[Exercise materials — start]

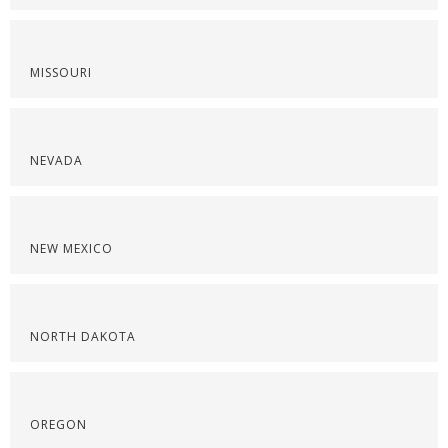
MISSOURI
NEVADA
NEW MEXICO
NORTH DAKOTA
OREGON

[Exercise materials — finish]

_Your goal_
Because only the text is wanted, repeat all the entries exactly and leave out the pictures.

_Answer box_
MISSOURI
NEVADA
NEW MEXICO
NORTH DAKOTA
OREGON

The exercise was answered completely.